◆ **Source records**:
• • • •

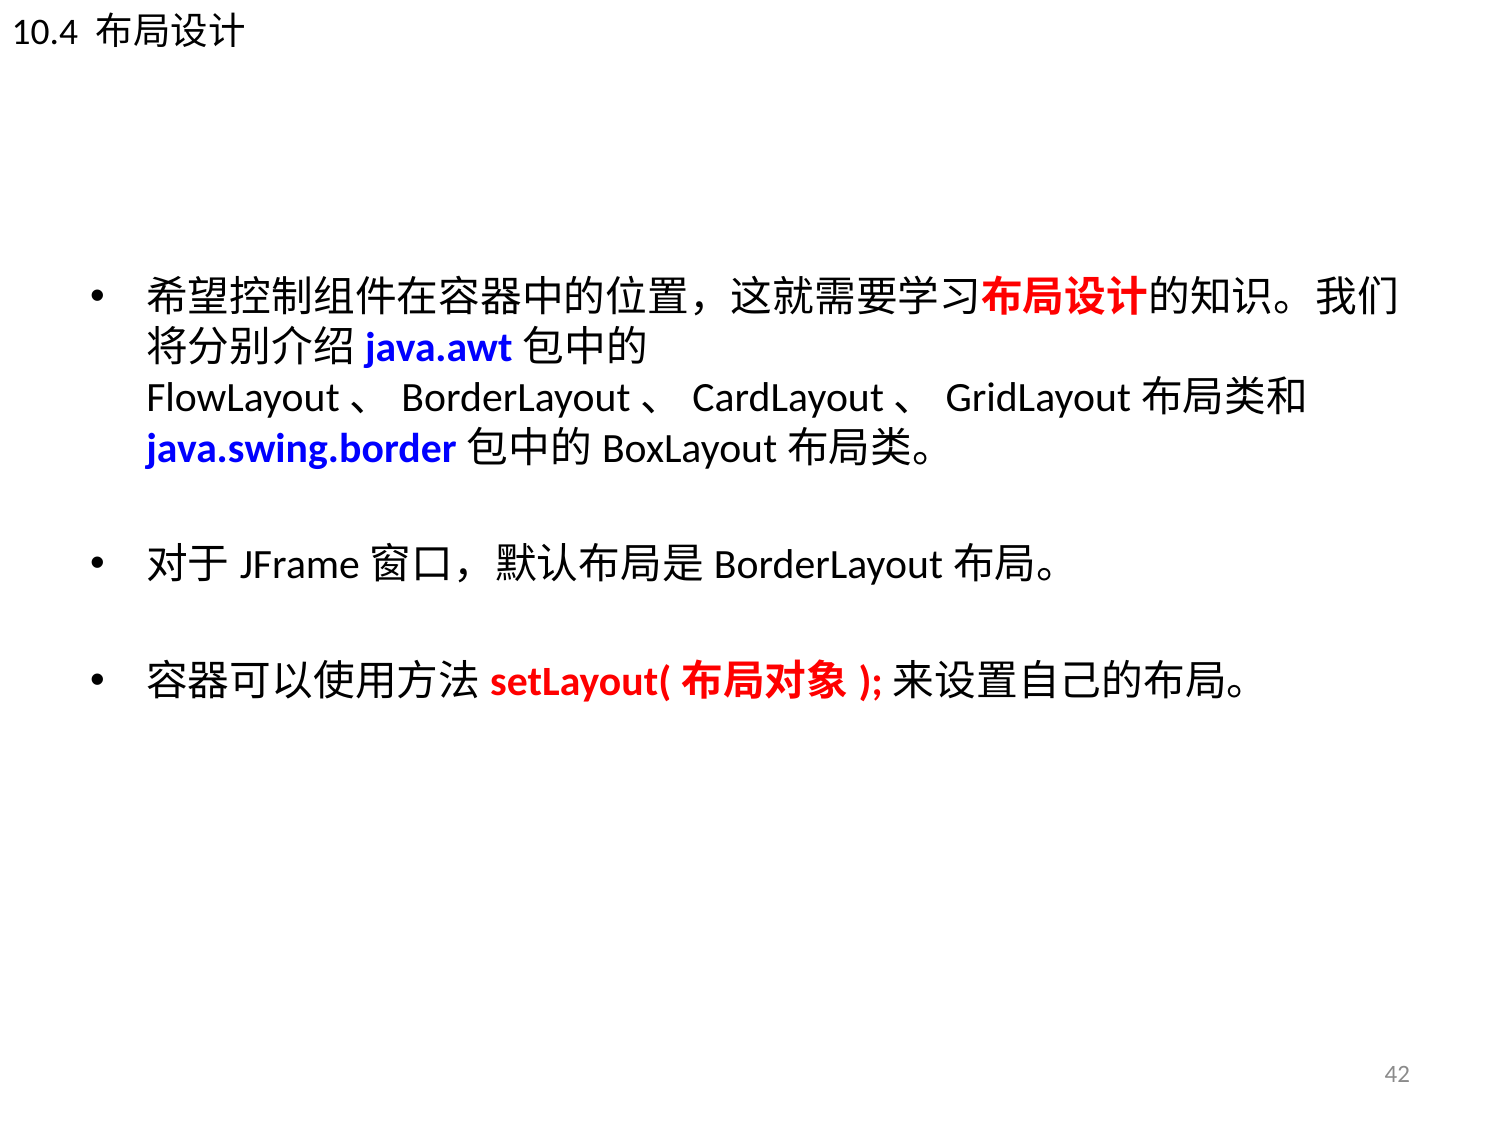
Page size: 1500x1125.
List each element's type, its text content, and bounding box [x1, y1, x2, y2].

list 希望控制组件在容器中的位置，这就需要学习布局设计的知识。我们将分别介绍java.awt包中的FlowLayout、BorderLayout、CardLayout、GridLayout布局类和java.swing.border包中的BoxLayout布局类。 对于JFrame窗口，默认布局是BorderLayout布局。 容器可以使用方法setLayout(布局对象);来设置自己的布局。 [75, 262, 1425, 1005]
text_box 10.4 布局设计 [0, 0, 261, 60]
slide_number 42 [1074, 1042, 1425, 1103]
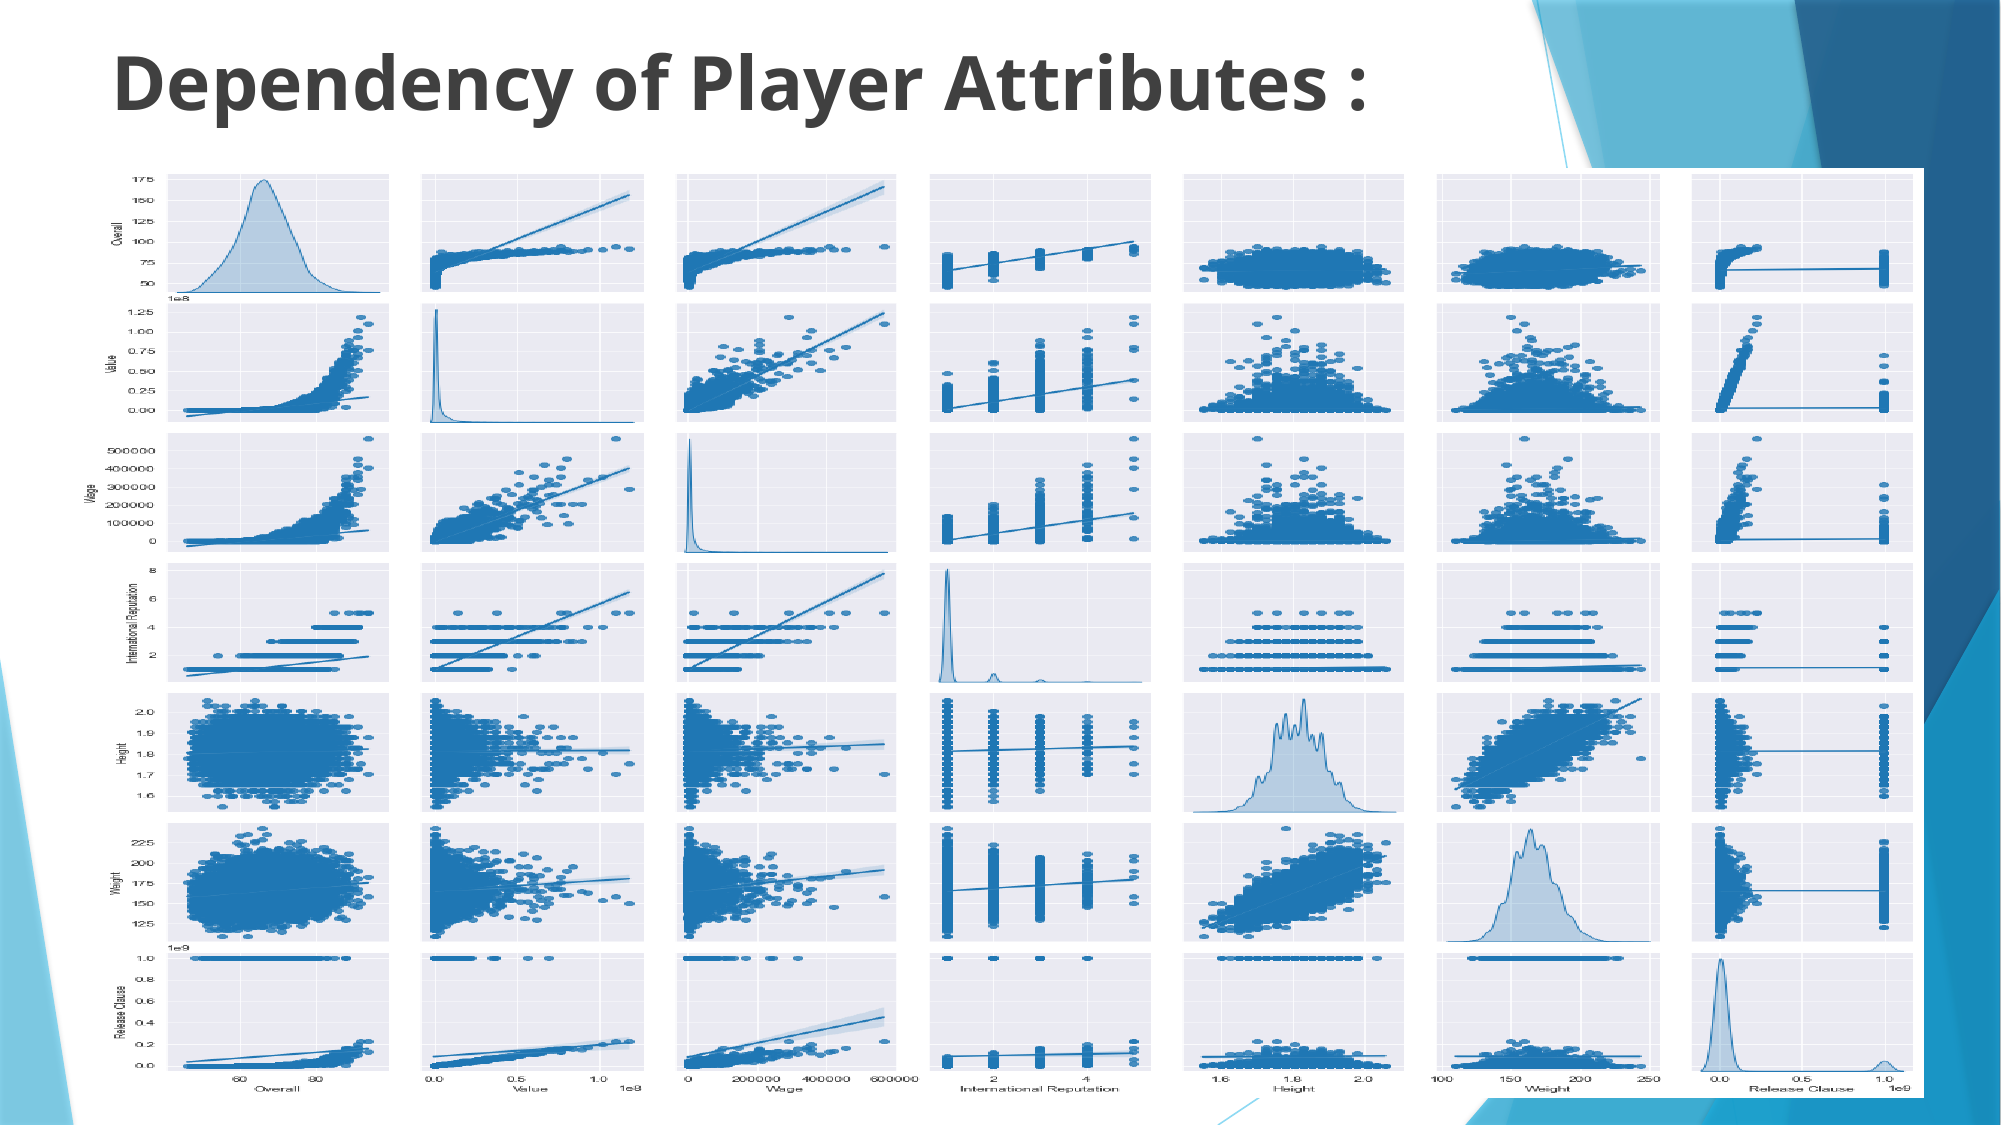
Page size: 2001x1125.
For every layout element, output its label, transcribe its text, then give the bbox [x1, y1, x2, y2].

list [75, 167, 1924, 1098]
title Dependency of Player Attributes : [96, 27, 1507, 136]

• • • •

◆ **Activity**: Reproduce the records above word for word, without the images.

◆ **Response**:
Page size: 1500x1125.
List each element's type, its text content, and bounding box [x1, y1, x2, y2].

list 希望控制组件在容器中的位置，这就需要学习布局设计的知识。我们将分别介绍java.awt包中的FlowLayout、BorderLayout、CardLayout、GridLayout布局类和java.swing.border包中的BoxLayout布局类。 对于JFrame窗口，默认布局是BorderLayout布局。 容器可以使用方法setLayout(布局对象);来设置自己的布局。 [75, 262, 1425, 1005]
text_box 10.4 布局设计 [0, 0, 261, 60]
slide_number 42 [1074, 1042, 1425, 1103]
Page size: 2001x1125.
For every layout element, output its label, transcribe its text, then give the bbox [x1, y1, x2, y2].

list [75, 167, 1924, 1098]
title Dependency of Player Attributes : [96, 27, 1507, 136]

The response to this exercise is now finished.